The second is that it is important to evaluate the link and relevance of the connection between the websites. Site-wide links can be harmless and beneficial if they have a logical connection, or negative and passive punishment if they don’t.

To ensure that the site-wide links your site have do not negatively affect your page rank, place the Nofollow attribute on each one.

Links in the comments section is one of Google engineers’ biggest points of attention when looking for spam. They are a very easy way to place your link in another domain, but also one of the simplest ways to get caught and punished.

Links in comments can be very valuable and have only positive effects on your placement, provided they follow the same link value logic that Google takes into account on any other link.

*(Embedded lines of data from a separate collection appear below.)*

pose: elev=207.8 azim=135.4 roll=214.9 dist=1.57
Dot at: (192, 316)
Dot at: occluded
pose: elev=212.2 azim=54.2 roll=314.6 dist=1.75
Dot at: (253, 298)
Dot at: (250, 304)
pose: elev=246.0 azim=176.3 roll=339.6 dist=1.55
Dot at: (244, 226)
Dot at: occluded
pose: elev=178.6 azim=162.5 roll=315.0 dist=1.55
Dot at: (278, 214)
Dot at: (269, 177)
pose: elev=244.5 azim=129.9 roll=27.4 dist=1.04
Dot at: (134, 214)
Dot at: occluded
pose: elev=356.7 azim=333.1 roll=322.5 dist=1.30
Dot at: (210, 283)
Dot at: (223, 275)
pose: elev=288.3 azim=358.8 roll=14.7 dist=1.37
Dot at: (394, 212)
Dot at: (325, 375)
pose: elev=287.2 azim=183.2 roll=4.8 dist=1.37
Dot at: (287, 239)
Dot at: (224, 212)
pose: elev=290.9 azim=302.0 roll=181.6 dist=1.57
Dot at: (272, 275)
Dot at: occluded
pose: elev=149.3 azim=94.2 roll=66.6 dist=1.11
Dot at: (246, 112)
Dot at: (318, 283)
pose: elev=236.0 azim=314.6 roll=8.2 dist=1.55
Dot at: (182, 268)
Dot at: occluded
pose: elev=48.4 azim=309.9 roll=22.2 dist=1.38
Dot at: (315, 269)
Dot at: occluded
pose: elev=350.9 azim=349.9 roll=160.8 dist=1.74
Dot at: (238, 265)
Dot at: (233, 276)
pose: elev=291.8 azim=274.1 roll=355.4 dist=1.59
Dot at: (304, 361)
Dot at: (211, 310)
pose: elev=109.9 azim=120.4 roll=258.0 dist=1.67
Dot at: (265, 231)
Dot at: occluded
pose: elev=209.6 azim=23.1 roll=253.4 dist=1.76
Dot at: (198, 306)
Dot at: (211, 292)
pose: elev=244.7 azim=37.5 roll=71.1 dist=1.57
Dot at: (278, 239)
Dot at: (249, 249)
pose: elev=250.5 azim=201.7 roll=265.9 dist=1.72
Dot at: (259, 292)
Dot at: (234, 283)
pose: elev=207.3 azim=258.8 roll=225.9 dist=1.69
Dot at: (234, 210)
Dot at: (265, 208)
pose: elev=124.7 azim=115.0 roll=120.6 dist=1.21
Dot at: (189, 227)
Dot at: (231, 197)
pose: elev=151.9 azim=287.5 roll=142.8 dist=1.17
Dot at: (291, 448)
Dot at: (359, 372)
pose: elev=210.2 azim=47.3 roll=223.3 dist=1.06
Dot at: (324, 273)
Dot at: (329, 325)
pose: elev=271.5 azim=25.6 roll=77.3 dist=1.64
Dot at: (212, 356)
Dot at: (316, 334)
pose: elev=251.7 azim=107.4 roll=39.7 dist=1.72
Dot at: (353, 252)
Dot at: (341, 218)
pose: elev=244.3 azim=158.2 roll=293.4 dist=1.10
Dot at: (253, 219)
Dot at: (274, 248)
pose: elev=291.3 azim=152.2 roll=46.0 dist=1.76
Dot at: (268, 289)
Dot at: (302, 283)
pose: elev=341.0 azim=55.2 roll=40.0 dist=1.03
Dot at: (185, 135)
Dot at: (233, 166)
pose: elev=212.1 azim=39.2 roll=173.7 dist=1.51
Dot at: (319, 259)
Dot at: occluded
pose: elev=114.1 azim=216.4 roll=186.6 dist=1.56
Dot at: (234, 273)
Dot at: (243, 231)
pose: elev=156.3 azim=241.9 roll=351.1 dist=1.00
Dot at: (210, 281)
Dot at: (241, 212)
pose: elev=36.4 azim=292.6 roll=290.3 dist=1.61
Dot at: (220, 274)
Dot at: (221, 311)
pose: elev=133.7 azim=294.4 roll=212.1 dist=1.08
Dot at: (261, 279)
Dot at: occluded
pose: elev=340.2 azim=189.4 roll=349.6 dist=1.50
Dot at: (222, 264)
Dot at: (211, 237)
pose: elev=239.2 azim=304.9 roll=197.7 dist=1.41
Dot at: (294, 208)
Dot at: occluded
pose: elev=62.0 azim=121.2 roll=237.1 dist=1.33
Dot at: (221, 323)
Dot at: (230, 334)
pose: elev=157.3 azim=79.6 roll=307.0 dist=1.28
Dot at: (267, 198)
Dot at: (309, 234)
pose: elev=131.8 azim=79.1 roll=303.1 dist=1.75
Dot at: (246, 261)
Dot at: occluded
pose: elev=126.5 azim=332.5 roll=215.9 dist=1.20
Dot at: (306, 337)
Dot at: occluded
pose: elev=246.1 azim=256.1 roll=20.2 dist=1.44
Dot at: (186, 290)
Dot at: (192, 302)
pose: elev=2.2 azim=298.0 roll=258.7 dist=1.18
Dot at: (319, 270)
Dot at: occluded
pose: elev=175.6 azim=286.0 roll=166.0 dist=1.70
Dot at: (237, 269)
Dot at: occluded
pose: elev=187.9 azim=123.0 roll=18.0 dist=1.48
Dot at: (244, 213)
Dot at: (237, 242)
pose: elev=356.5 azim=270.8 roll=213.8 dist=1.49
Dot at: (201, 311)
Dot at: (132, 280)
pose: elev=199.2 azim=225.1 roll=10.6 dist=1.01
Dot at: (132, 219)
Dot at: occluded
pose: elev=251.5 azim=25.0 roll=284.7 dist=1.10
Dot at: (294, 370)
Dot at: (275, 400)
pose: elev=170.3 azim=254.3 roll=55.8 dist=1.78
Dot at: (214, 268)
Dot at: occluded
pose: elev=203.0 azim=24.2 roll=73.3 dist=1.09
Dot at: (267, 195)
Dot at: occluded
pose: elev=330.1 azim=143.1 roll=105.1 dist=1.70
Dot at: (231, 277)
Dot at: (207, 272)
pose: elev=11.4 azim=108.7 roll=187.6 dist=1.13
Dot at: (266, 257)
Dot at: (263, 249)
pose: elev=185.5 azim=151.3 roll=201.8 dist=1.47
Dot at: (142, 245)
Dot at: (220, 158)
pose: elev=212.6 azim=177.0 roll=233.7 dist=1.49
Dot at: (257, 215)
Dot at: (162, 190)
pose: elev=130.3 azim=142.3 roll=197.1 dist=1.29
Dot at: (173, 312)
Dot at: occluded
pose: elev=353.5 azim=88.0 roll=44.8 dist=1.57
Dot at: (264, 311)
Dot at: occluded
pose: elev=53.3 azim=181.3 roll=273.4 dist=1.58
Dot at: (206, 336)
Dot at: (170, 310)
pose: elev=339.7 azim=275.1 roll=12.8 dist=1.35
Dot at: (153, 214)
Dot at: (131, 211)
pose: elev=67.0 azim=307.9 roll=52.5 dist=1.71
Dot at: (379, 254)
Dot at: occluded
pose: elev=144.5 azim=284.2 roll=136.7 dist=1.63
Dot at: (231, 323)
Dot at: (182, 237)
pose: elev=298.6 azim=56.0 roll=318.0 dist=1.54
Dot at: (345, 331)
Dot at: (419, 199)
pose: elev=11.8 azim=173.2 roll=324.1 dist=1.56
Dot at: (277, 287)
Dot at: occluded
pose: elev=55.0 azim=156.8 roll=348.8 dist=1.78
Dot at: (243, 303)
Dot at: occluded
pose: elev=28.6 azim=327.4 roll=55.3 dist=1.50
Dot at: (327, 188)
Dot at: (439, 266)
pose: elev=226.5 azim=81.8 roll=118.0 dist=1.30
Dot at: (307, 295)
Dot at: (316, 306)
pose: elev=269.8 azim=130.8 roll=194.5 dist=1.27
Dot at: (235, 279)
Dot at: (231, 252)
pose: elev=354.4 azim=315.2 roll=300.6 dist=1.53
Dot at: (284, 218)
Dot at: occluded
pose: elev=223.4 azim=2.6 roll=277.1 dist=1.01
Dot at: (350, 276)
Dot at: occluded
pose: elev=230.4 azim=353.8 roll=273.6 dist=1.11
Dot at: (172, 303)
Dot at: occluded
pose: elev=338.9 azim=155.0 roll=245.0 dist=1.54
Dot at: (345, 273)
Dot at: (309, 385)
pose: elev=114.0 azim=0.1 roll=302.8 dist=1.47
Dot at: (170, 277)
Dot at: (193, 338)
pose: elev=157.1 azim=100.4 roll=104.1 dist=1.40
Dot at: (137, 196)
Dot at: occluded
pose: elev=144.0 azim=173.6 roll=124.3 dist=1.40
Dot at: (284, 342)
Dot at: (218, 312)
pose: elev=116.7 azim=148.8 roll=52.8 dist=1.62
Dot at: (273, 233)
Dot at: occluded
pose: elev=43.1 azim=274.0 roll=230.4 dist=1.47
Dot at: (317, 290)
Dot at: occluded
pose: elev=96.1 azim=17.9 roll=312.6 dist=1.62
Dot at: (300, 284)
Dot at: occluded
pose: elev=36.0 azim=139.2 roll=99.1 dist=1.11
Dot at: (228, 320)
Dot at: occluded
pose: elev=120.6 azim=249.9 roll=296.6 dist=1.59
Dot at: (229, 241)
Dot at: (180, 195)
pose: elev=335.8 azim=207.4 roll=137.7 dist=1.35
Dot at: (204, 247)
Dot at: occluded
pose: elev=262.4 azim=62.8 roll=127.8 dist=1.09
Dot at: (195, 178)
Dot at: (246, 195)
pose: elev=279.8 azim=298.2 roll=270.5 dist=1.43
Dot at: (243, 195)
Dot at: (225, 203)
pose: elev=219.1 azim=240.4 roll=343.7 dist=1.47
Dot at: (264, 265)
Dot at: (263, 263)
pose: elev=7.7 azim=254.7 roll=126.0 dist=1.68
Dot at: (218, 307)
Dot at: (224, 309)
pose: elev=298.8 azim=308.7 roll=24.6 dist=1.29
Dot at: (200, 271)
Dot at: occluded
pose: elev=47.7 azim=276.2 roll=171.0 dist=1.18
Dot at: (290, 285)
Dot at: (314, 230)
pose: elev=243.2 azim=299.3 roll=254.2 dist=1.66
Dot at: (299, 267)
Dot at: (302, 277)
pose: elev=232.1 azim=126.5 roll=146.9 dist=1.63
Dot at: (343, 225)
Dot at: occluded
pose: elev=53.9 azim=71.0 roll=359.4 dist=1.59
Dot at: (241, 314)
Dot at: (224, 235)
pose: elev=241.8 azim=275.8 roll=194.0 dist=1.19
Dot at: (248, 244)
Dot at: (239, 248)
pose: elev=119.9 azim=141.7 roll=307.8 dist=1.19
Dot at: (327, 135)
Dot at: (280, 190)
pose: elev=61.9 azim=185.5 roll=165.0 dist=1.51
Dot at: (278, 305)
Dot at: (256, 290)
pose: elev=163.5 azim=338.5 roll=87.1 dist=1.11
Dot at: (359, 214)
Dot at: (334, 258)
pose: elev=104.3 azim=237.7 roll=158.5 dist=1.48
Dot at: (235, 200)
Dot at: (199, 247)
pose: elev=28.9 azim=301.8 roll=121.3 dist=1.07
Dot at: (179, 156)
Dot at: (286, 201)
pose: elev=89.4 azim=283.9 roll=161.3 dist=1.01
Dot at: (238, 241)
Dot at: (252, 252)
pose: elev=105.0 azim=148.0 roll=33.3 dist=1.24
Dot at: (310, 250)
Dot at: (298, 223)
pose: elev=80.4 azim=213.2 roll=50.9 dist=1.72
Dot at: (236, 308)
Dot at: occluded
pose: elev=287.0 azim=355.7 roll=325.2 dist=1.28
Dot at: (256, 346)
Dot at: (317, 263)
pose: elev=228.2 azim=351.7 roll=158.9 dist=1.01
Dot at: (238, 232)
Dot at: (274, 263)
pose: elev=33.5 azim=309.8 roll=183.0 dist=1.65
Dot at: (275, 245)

Is your comment relevant? Does it add value to page content? Does the link placed in the comment make sense in this context? Will it add to the person who clicks it?

These questions are crucial in determining whether you should link to your domain in a comment section.

Beware of specific anchor texts

Anchor text is the visible and clickable text that contains the link to another domain. Since it has become a factor evaluated by search engines, it is important to have anchor texts that meet your requirements.

An anchor text should fit the context of the linking page. The anchor text should be a natural continuation of the subject matter, and the connection between what is written and the linked page should be clear. If people click on your link, and when they arrive at the destination they find it unrelated, they will leave the page quickly, showing Google that the link was not helpful.

Another caution is not to ask all links you receive to have the same anchor text. Even if they all come from business partners, having all the anchor texts saying something like ‘Company X – The Best in Service y’ may sound programmed for search engines.

Whenever you see a link to your underused site, request a natural change to anchor text.